Studio portrait of Sid Salter. (photo by Beth Wynn / © Mississippi State University)
By: Sid Salter
Last week’s Russian invasion of Ukraine and the subsequent resistance efforts by Ukrainian defenders of their homeland was neither unexpected nor particularly surprising to members of the Mississippi State University students and faculty who heard now-prophetic warnings of just such actions from former Ukrainian Ambassador to the U.S. Valeriy Chaly during an August 2016 visit to Mississippi that brought the diplomat to the MSU campus.
While in Mississippi, Chaly met with then-Gov. Phil Bryant and the leadership of the Mississippi Development Authority in addition to other groups and individuals in the state. A major wheat producing country, Mississippi officials saw opportunities to assist Ukraine in modernizing and expanding their own agricultural industry and imports of Mississippi crops.
Chaly spoke at MSU as part of the nonpartisan Global Engagement Lecture Series and followed his lecture with a moderated question-and-answer series with MSU students. During that session, Chaly said: “Everything in this world is connected now. If you are secure today, it does not mean you will be secure forever.”
The diplomat told the MSU audience of his considerable fears over the tense relationship that existed between Russia and Ukraine following the 2014 invasion and annexation of the Crimean Peninsula, saying: “Ukrainians understand that we must keep the future of our country in our own hands.”
A former advisor to three Ukrainian presidents, Chaly is a veteran diplomat who has served at the highest levels of the Ukrainian government in various capacities since the early 1990s. With a scholarly background in international relations and history, Chaly has experience in leading Ukraine’s national defense and security, foreign affairs and both the executive and parliamentary branches of the nation’s government.
At the pinnacle of his service, Chaly served as Ukraine’s ambassador to the U.S. and to Antigua and Barbuda and to the Republic of Trinidad and Tobago and was Ukraine’s observer to the Organization of American States (OAS).
But Chaly’s tenure included sharp criticism of then Republican presidential candidate Donald Trump during the 2016 U.S. presidential campaign. Three weeks prior to his MSU visit, Chaly wrote in an opinion piece for the centrist independent Washington newspaper The Hill on Aug. 4, 2016:
“Recent comments by Republican nominee Donald Trump about the Ukrainian peninsula of Crimea — occupied by Russia since March 2014 — have raised serious concerns in Kyiv and beyond Ukraine. Many in Ukraine are unsure what to think since Trump’s comments stand in sharp contrast to the Republican party platform. Since the Russian aggression, there has been bipartisan support for U.S. sanctions against Russia, and for such sanctions to remain in place until the territorial integrity of Ukraine is restored. Efforts to enhance Ukraine’s defense capacity are supported across the aisle, as well, to ensure that Ukraine becomes strong enough to deter Russia’s aggression.

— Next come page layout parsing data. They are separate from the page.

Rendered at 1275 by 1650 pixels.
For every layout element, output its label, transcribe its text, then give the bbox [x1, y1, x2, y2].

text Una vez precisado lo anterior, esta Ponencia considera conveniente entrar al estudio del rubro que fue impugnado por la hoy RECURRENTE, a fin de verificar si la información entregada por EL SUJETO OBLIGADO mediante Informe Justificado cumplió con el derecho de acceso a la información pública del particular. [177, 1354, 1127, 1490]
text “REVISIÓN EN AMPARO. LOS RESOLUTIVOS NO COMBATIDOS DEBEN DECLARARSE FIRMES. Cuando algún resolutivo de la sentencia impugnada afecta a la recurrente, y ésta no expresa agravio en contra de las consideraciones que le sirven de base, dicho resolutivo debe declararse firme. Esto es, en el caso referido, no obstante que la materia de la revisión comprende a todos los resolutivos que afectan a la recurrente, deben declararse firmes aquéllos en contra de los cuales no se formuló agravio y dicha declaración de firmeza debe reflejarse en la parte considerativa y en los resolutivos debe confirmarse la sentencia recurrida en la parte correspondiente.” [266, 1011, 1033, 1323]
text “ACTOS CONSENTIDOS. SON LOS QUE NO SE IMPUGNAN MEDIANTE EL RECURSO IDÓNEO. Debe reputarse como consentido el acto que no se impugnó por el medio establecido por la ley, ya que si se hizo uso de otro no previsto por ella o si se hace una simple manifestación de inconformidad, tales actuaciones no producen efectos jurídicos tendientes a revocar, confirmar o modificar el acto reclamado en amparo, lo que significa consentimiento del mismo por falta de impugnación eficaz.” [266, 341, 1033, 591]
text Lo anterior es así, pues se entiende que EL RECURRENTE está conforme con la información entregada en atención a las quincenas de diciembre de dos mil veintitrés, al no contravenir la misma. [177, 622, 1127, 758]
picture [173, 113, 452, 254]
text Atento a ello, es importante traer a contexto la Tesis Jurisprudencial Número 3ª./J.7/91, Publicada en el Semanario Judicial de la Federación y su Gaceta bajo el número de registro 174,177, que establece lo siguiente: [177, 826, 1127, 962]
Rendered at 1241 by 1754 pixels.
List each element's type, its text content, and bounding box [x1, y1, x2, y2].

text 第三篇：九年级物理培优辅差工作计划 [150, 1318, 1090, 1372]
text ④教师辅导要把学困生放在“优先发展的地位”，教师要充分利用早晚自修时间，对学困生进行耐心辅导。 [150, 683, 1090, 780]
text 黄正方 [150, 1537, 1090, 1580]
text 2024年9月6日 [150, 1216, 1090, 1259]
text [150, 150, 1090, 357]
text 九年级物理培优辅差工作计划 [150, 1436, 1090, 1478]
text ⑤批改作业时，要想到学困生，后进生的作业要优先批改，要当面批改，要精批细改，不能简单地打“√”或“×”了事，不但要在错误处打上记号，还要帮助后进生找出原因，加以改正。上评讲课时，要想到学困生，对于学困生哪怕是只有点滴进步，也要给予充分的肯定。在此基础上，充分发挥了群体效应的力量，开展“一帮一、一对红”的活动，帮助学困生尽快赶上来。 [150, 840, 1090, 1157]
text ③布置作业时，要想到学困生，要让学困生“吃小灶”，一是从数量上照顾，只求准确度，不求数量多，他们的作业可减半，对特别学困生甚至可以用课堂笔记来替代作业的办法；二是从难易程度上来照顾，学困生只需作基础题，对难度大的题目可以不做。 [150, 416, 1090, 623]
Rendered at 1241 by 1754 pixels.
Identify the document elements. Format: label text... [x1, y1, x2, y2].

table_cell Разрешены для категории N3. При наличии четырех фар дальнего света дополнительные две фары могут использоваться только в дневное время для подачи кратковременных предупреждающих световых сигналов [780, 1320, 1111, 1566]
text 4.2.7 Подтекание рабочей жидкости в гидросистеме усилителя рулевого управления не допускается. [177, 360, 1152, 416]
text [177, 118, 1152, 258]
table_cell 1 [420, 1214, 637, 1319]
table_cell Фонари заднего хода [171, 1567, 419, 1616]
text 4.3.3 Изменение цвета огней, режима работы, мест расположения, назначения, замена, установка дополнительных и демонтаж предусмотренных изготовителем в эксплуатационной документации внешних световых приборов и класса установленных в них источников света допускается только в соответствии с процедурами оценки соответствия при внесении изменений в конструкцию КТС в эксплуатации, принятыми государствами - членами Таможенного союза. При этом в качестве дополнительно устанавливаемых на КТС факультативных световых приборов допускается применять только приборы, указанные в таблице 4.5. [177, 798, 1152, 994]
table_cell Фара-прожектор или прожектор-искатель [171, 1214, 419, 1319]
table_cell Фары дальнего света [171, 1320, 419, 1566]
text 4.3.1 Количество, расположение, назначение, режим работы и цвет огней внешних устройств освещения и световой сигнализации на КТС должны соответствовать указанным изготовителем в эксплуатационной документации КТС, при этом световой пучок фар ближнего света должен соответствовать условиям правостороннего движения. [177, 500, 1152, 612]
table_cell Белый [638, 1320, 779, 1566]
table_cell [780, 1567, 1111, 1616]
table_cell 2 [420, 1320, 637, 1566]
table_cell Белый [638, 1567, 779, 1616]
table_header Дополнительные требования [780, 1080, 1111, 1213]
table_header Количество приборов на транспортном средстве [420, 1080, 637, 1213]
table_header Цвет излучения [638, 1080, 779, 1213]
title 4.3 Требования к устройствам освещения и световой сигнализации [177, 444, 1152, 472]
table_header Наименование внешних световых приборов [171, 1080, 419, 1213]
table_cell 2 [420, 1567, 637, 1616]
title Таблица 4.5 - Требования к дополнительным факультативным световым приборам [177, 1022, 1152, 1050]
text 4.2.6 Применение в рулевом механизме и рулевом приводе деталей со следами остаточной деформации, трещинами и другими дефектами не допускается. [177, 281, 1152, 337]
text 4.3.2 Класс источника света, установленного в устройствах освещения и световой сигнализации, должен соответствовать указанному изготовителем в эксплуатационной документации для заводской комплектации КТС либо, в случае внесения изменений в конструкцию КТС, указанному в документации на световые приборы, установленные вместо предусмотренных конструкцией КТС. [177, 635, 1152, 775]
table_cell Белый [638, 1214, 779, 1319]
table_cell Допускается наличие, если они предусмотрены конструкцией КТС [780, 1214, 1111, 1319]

“Even if Trump’s comments are only speculative, and do not really reflect a future foreign policy, they call for appeasement of an aggressor and support the violation of a sovereign country’s territorial integrity and another’s breach of international law. In the eyes of the world, such comments seem alien to a country seen by partners as a strong defender of democracy and international order,” Chaly wrote in the essay that ultimately cost him his ambassador’s post.
After Trump’s election in the 2016 race, Ukraine was forced to backtrack as President Volodymyr Zelensky dismissed Chaly from his diplomatic post. Later that year, the Trump White House dismissed the then-U.S. Ambassador to the Ukraine Marie Yovanovitch over allegations that she tried to “undermine” Trump and that she interfered with efforts to investigate then-former Vice President Joe Biden and his son, Hunter Biden.
The political morass of U.S.-Ukrainian relations over the last decade makes Clary’s controversial 2016 essay even more prophetic and foreboding moving forward.
Clary observed: “Russia did enter Ukraine in 2014 and would undoubtedly keep on invading should the position of the most important global actors be favorable or neutral, or one of appeasement, and should Ukraine not continue enhancing its defense potential. Right now, Russia is flexing its muscles, building military capacity and testing state-of-the-art weapons in the Ukrainian Donbas.”